/conv-diff-fem

Solving the 2D convection-diffusion equation in parallel with the Finite Element Method

Primary LanguageFortran

Convection-Diffusion Equation in parallel

The goal of this project is to implement a numerical solver that is able to solve the convection- diffusion equation through the use of the Finite Element Method. The software, has to be enhanced through the OpenMP directives, intended to exploit the concurrency opportunities of the method.

The linear system arising from the discretization is solved repeatedly by means of the Bi-Conjugate Gradient Stabilized algorithm (BiCGSTAB).

Parallelization

It is well known that the most time-consuming parts of this numerical approach are the assembly of the global stiffness matrix and the solution of the linear system at each time step. This is why we parallelized these two major sections using the OpenMP directives trying to take advantage of computational resources of a multicore processor.

OpenMP is based on the fork-join model and allows us to manage a team of threads and splitting our concurrent work among them in a shared memory setting.

Benchmarks

Compiled with GNU Fortran 9.3.0 with the O3 optimization enabled, which outperformed O2 in all tests.
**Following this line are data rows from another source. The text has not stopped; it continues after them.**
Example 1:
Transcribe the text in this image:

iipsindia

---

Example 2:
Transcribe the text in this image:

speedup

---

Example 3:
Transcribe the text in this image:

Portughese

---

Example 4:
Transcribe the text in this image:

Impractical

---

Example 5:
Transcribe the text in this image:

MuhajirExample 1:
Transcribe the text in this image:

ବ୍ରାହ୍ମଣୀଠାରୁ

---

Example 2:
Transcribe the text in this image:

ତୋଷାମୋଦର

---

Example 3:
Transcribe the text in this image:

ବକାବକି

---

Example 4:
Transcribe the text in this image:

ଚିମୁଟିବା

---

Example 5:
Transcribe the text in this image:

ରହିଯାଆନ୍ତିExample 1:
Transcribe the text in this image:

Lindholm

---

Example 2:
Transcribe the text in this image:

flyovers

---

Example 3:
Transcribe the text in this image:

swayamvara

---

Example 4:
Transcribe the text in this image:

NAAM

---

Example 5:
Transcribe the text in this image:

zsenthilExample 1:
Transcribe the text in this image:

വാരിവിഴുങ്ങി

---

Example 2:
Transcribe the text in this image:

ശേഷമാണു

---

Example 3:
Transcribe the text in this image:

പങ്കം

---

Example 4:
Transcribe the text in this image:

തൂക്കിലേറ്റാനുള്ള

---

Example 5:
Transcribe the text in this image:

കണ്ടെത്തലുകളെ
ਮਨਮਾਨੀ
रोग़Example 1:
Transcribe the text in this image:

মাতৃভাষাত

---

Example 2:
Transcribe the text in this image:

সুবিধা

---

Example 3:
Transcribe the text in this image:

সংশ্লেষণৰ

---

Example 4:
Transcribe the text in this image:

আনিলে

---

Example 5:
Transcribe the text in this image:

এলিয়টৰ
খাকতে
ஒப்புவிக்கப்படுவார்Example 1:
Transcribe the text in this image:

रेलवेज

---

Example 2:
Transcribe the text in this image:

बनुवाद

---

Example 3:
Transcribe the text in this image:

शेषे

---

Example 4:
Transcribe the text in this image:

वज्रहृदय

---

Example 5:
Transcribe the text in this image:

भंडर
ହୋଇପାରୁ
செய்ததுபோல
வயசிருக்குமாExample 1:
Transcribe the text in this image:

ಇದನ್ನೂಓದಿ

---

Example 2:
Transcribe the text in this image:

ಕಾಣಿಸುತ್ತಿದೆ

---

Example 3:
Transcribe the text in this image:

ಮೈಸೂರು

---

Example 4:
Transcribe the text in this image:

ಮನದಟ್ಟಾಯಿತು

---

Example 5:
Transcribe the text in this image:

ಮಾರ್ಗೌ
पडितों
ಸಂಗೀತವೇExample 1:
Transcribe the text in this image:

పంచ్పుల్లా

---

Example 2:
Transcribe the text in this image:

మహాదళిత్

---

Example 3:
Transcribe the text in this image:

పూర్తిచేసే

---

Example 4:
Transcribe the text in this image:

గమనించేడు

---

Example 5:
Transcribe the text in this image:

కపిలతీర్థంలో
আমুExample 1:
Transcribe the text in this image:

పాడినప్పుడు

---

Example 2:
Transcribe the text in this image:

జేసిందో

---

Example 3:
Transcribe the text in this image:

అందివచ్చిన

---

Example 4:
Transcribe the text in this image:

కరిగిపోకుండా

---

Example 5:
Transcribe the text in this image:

Operating system Ubuntu 20.04.1 LTS
Processor Intel(R) Xeon(R) W-2245 CPU @ 3.90GHz
Number of cores 8 physical, 2 threads per core
L1d cache 256 KiB
L1i cache 256 KiB
L2 cache 8 MiB
L3 cache 16,5 MiB

Input instance

The tests outlined in this work are based on a square mesh of triangular elements on a 2D plane. The mesh is composed of 1312769 nodes arranged in 2621440 triangles. From a quick analysis on the topology matrix we see the following connectivity aspects:

Number of adjacent nodes (neighborhood) How many nodes have that neighborhood
3 4
4 4092
5 4
6 1308668
8 1

The following plots help having a visual understanding of how nodes of the grid are assigned to threads. For this specific input instance the nodes are renumbered in such a way that nodes with consecutive IDs are geometrically near to each other. This guarantees that if the list of nodes is split in partitions, the latters will minimize their adjacent borders.

BiCGSTAB

The input to BiCGSTAB is a sparse matrix in CSR format and a dense right-hand side array. Generally the algorithm iterates until it reaches the desired residual or reaches the maximum number of iterations, but for benchmarking purposes the number of iterations has been set 200 and the RHS is set to the one-vector. The following is the scalability result obtained solving a sparse square matrix having 1312769 rows and 9181185 non-zeros (sparsity = 99.9994673%).

Overall

To asses the overall performance of the solver, we present a final benchmark carried out with the same problem instance described before and the relative non-renumbered version. In this latter version, when partitioning the grid nodes among the threads, a lot of elements are marked as non- internal thus contributing to the global matrix through critical sections. This negatively affects both performance and scalability, as shown in the following plot.